- _EXTRAIT SOURCE_
━━━━━━━━
La gestion de fortune n’est pas un produit. C’est un service et donc une interaction entre un prestataire et son client dans le but de construire ensemble une relation de confiance durable. Les innovations porteront leurs fruits et bénéficieront au client uniquement si toutes les composantes de la prestation de gestion de fortune (portefeuille d’investissement, analyse de marché, planification financière, légal, gestion des risques, etc.) sont orchestrées de main de maître.

C’est le rôle depuis toujours du gestionnaire de fortune qui possède des compétences techniques pointues. Mais à l’avenir ce seront ses compétences de «chef d’orchestre» qu’il faudra renforcer. Tout comme pour un orchestre symphonique où chaque musicien connaît pourtant sa partition sur le bout des doigts, seules des répétitions quotidiennes pendant des mois permettent au final de donner des concerts de grande qualité appréciés à leur juste valeur par le public.
━━━━━━━━
- _ITEMS FOURNIS_

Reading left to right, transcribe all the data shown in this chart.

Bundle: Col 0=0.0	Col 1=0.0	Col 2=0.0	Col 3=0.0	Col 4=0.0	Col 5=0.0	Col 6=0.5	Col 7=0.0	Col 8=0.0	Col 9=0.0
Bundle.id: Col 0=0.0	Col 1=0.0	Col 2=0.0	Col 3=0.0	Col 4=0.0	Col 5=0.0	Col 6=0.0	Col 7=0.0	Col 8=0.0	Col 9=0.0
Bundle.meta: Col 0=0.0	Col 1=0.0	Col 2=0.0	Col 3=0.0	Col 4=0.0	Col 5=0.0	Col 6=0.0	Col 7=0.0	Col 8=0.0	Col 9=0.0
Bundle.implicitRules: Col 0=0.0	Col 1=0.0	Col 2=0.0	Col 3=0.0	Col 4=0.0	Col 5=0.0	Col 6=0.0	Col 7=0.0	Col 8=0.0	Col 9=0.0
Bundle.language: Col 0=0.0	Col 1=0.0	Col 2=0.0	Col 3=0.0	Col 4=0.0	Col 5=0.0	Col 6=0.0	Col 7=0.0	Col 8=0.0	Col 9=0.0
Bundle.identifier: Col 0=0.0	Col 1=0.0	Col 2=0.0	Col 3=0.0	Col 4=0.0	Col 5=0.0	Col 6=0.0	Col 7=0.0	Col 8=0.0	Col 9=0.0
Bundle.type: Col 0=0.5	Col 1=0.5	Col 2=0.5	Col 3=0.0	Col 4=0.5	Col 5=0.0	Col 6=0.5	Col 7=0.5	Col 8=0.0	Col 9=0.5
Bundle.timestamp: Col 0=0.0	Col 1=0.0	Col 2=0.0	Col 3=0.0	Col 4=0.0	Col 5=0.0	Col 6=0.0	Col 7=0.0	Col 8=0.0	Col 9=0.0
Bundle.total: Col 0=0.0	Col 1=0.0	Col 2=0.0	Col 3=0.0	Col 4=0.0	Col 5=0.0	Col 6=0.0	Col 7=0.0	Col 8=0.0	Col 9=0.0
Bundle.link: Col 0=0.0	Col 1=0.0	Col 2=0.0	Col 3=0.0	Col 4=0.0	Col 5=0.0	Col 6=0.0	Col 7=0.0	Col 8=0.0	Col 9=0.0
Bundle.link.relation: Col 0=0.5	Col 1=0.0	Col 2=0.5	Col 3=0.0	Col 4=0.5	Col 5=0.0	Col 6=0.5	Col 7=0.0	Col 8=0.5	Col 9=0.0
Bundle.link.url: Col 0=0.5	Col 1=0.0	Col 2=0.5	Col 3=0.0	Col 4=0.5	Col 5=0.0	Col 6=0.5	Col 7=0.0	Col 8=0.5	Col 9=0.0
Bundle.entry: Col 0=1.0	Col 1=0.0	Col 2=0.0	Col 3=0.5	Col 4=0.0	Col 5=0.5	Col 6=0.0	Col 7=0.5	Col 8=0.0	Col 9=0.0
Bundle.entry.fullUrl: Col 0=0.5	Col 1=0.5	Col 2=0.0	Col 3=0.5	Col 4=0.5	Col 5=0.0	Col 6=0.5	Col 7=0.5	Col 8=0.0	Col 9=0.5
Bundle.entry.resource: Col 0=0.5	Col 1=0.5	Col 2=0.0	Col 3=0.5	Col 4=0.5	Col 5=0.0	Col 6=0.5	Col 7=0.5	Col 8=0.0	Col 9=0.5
━━━━━━━━
- _VOTRE TÂCHE_
Reprenez l'extrait sur la gestion de fortune à partir de sa dernière phrase et poursuivez-le. Les items proviennent d'une autre source que l'extrait.

- _ZONE DE RÉPONSE_
En conséquence, une gestion patrimoniale pour le compte de clients internationaux fortunés requiert de plus en plus de savoir-faire pointus que les robots ne peuvent et ne pourront pour longtemps pas appréhender. Quand bien même, il est évident que la digitalisation fait déjà partie intégrante de la partition que la banque privée devra prochainement jouer à tous ses clients. La recherche et développement de la gestion de fortune s’apparente ainsi aux répétitions quotidiennes d’un orchestre symphonique. 

Mais malheureusement, elle n’existe pas à notre connaissance dans les banques privées. Pourquoi? Certainement parce qu’elle coûte, du fait aussi d’une vision à trop court terme, mais aussi tout simplement parce qu’on ne sait pas trop comment structurer cette R&D. Voyons comment d’autres secteurs de services à très haute valeur ajoutée ont abordé cette problématique. 

Prenons par exemple, le cas de la gastronomie. Un chef étoilé doit continuellement remettre en jeu sa couronne. Une seule erreur peut lui être fatale. En cuisine, une brigade de cuisiniers sous la houlette du second réalise plats et mets servis à la clientèle du restaurant. Le chef a surtout à ce niveau un rôle de contrôle. Ce dispositif lui permet cependant de passer quelques heures par jour seul pour créer, tester, voyager, goûter mais aussi rencontrer d’autres chefs... Sans ça, pas d’innovation possible et c’est la mort programmée de son entreprise.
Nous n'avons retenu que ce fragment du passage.